Scottish hip-hop is the Scottish manifestation of British hip-hop culture in Scotland, comprising the five elements of MCing, DJing, beatboxing, graffiti and b-boying.

==History==
In the 1980s, elements of hip-hop culture had spread to Scotland. Scottish actor and stand-up comedian Johnny Beattie claimed to be "Scotland's first rap star". His song "The Glasgow Rap" was released in 1983 and received some chart success at the time.

In the late 1980s artists such as II Tone Committee, Bill Drummond, Krack Free Media, Dope Inc and into the early 1990s with Blacka'nized, NorthernXposure, Zulu Syndicate, Eastborn, Major Threat, All Time High and UTI (Under The Influence) laid the groundwork for a Scottish hip-hop subculture, rapping consciously about their own lives and problems in their own voices rather than emulating American rappers of the time. The first Scottish hip-hop on vinyl was The Frontal Attack, released by Dope Inc in 1991. In Glasgow, Steg G & the Freestyle Master were producing work that added a west coast twist to Scottish rap.

- **Extracted records**:

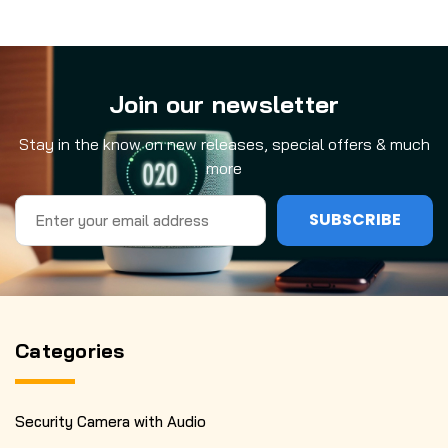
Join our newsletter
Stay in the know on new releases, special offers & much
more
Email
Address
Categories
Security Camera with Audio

==

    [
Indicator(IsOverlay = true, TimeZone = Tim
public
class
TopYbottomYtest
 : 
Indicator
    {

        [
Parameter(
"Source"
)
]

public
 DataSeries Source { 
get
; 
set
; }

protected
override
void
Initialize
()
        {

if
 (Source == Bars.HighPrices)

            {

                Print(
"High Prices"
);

- **Required actions**:
1 – Translate this sentence from the Scottish hip-hop passage into Spanish: "The first Scottish hip-hop on vinyl was The Frontal Attack, released by Dope Inc in 1991."
2 – Carry on the Scottish hip-hop history from where it stops.

- **Answers for the tasks**:
1 – El primer hip-hop escocés en vinilo fue The Frontal Attack, publicado por Dope Inc en 1991.

2 –
During the early 2000s, Dundonian rap duo Silibil N' Brains became known for pretending to be from San Jacinto, California in order to obtain a record deal in London - this was leveraged by frequent performances in and around London, including a support slot for D12. The duo eventually split up in 2005 and returned to Scotland, however briefly reunited in 2013.

In the early 2010s, a defined scene became more visible in the mainstream for various reasons.

Firstly, the emergence of "written" battle rap as a defined artform led to greater exposure of the scene as whole, thanks to the creation of battle events in both Edinburgh & Glasgow by Nity Gritz, co-hosted by Werd (S.O.S) This even culminated in a Scotsman becoming the de facto UK battle rap champion when Soul became the Don't Flop champion in 2015. Indeed Flyting was a medieval Scottish poetic tradition of ritualised insult battles between poets, which reached its peak i the 15th and 16th century.. These duels, like the famous one between William Dunbar and Walter Kennedy, were public competitions of verbal wit and creativity, with insults often focused on cowardice or other personal failings. The practice is considered a precursor to modern rap battles, though it was rooted in a more formal, courtly tradition of structured verse.

Several artists within the hip-hop community also became galvanised by the 2014 Scottish independence referendum. The likes of Loki and Stanley Odd championed the Yes vote. The former emerged as an activist and cultural voice on behalf of the hip-hop community, while the latter went viral with their single "Son, I Voted Yes".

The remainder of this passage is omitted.